_Problem description_
Set the pictures aside and transcribe exactly the lines from the one containing "html: none ->" through the final line of the records.

==== Source material

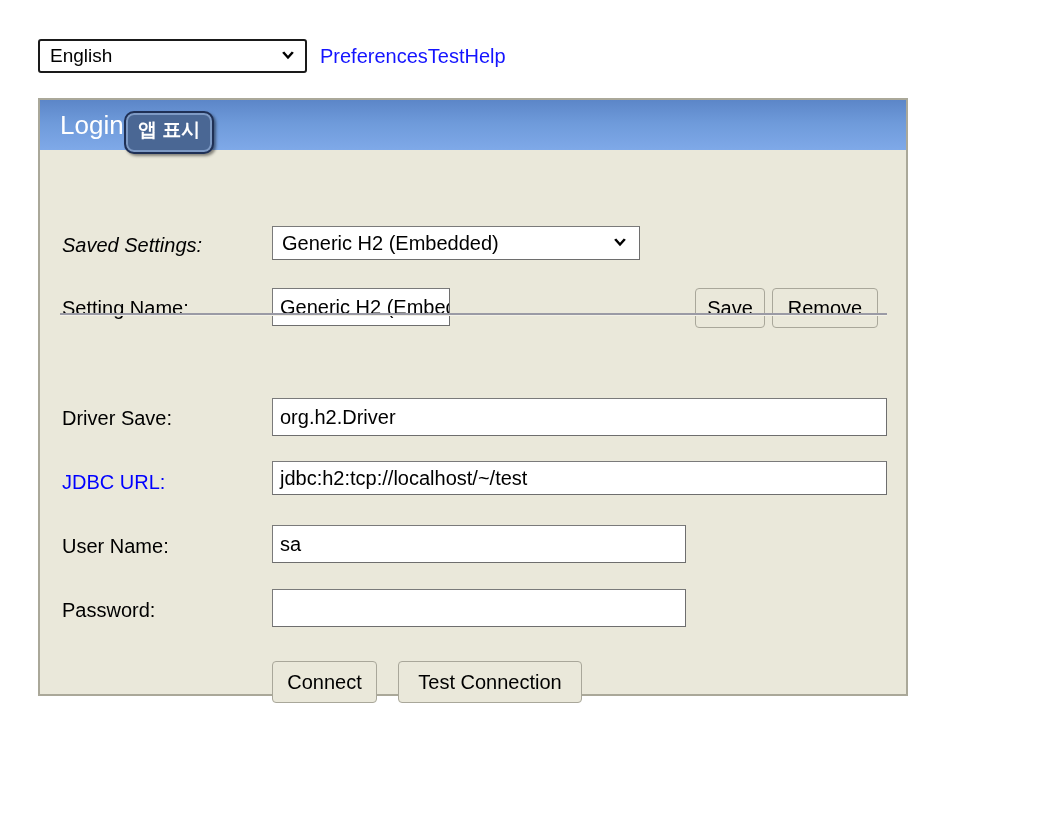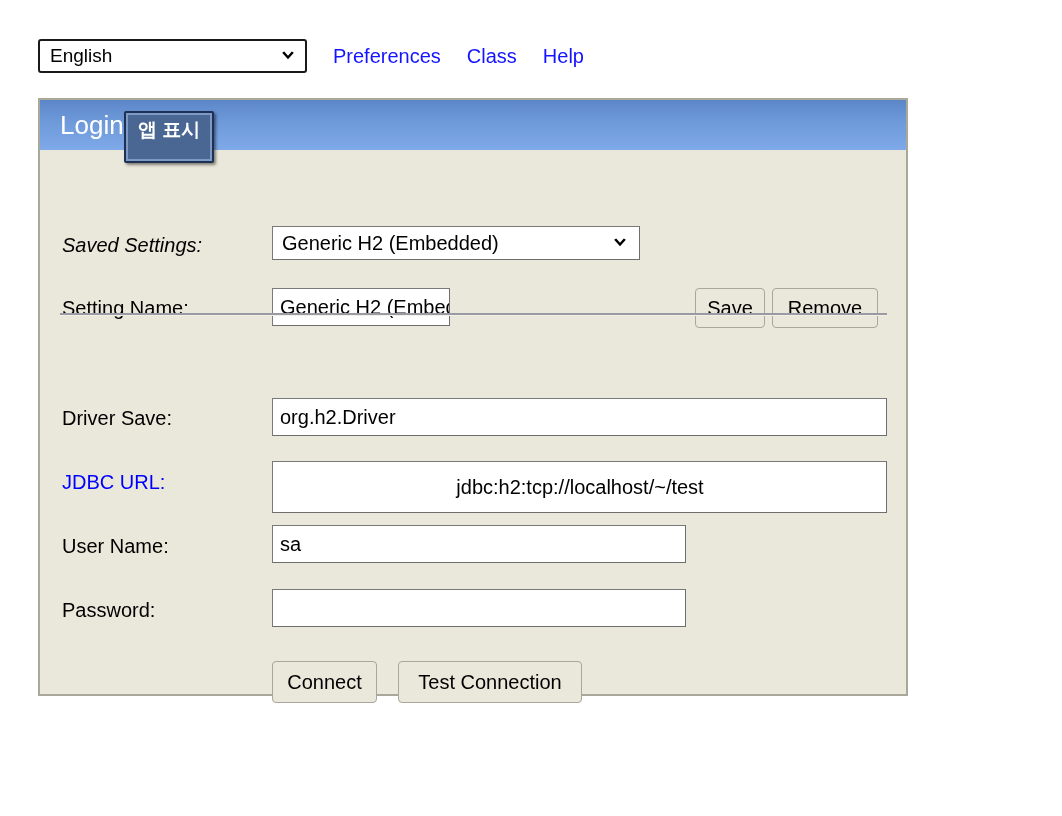"Preferences" .navlinks { gap: 26px -> none; margin-left: 26px -> 13px }
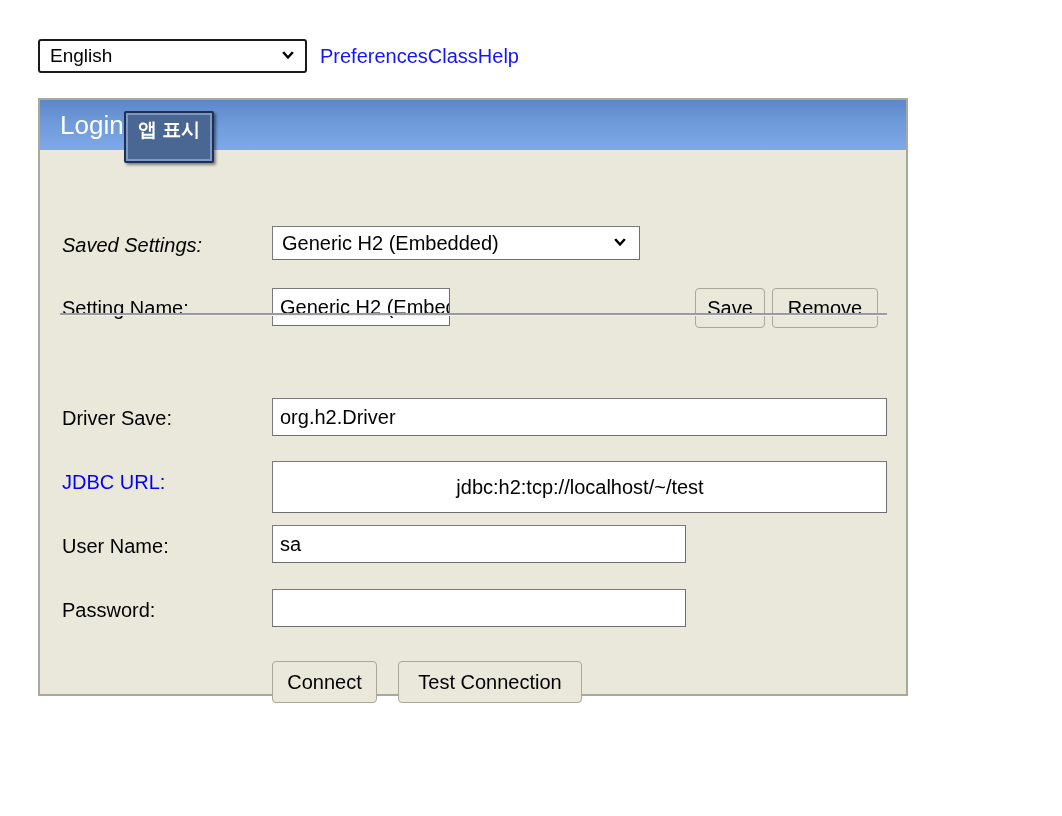"Class" a.navlink { text: Class -> Test }
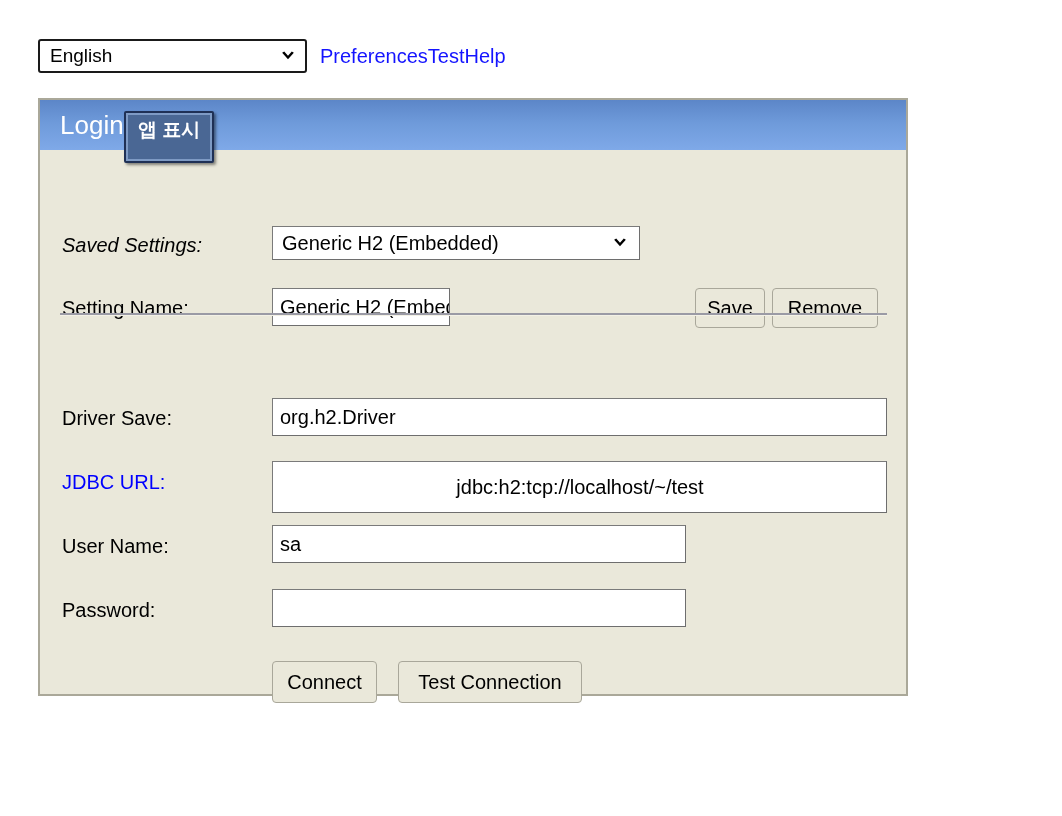"앱 표시" #tooltip { border-radius: 2px -> 10px; padding: 5px 12px 19px 12px -> 5px 12px 10px 12px }
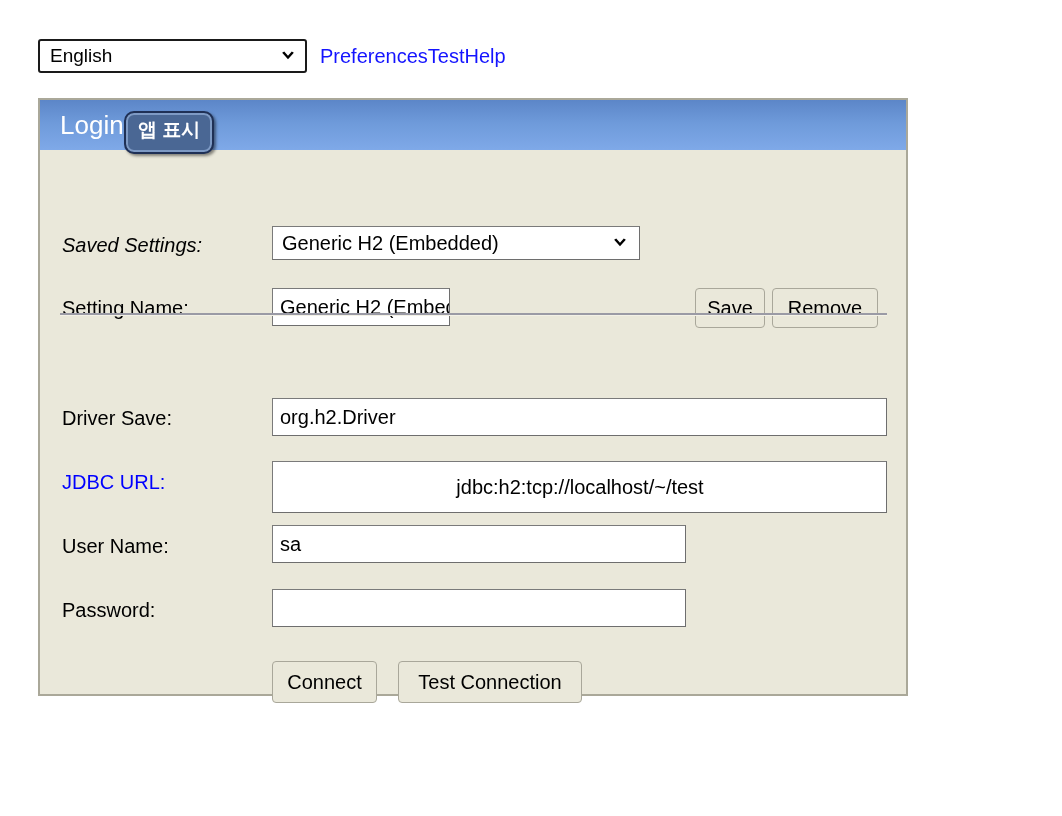"jdbc:h2:tcp://localhost/~/test" div.ctrl { height: 52px -> 34px; justify-content: center -> none }
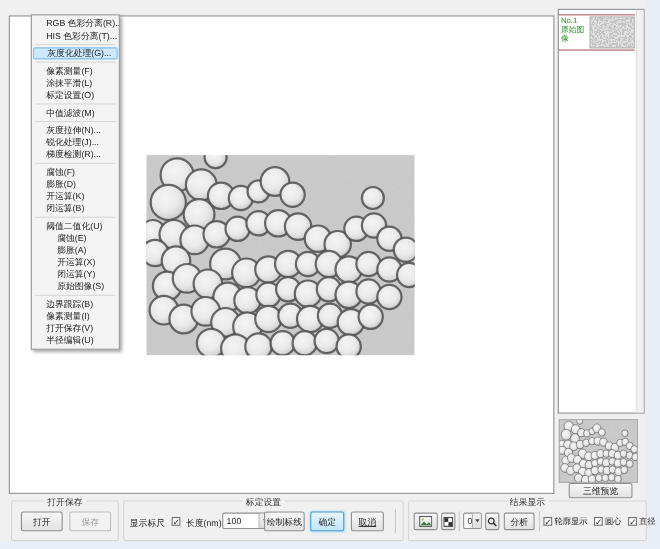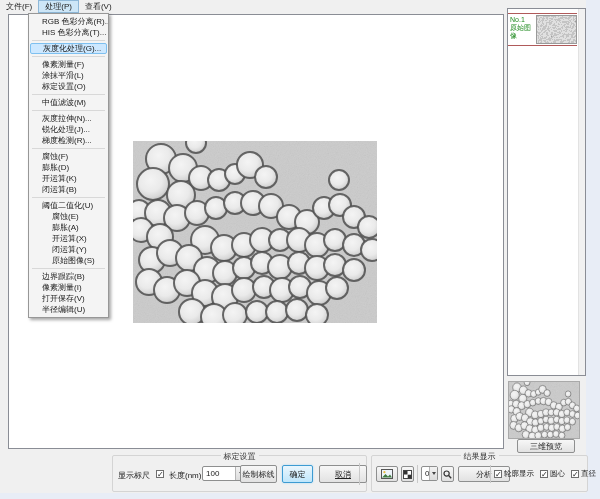"文件(F)" div.menubar { html: <div> <div>文件(F)</div> <div>处理(P)</div> <div>查看(V)</div> </div> -> none }
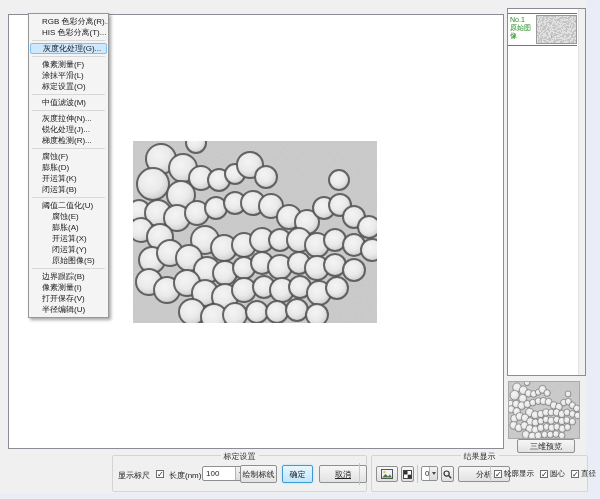"打开保存" div.group { html: none -> <div> <div>打开保存</div> <div>打开</div> <div>保存</div> </div> }
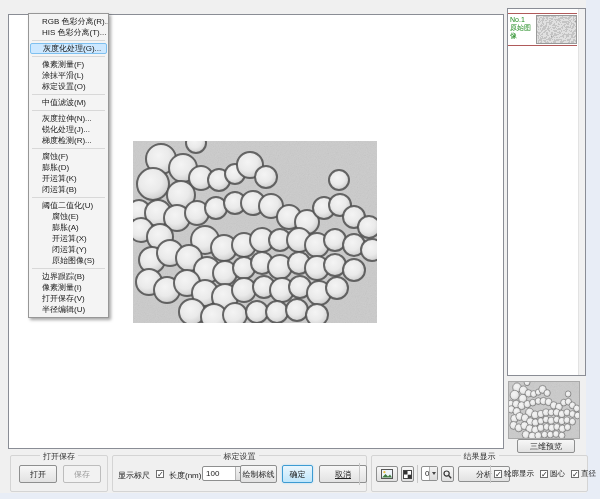"取消" div.btn { width: 48px -> 30px }
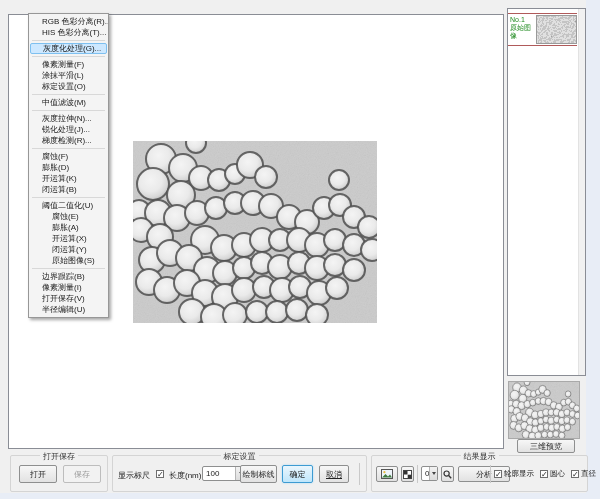"分析" div.btn { width: 52px -> 28px }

========

_Result_
"打开保存" div.group { html: none -> <div> <div>打开保存</div> <div>打开</div> <div>保存</div> </div> }
"取消" div.btn { width: 48px -> 30px }
"分析" div.btn { width: 52px -> 28px }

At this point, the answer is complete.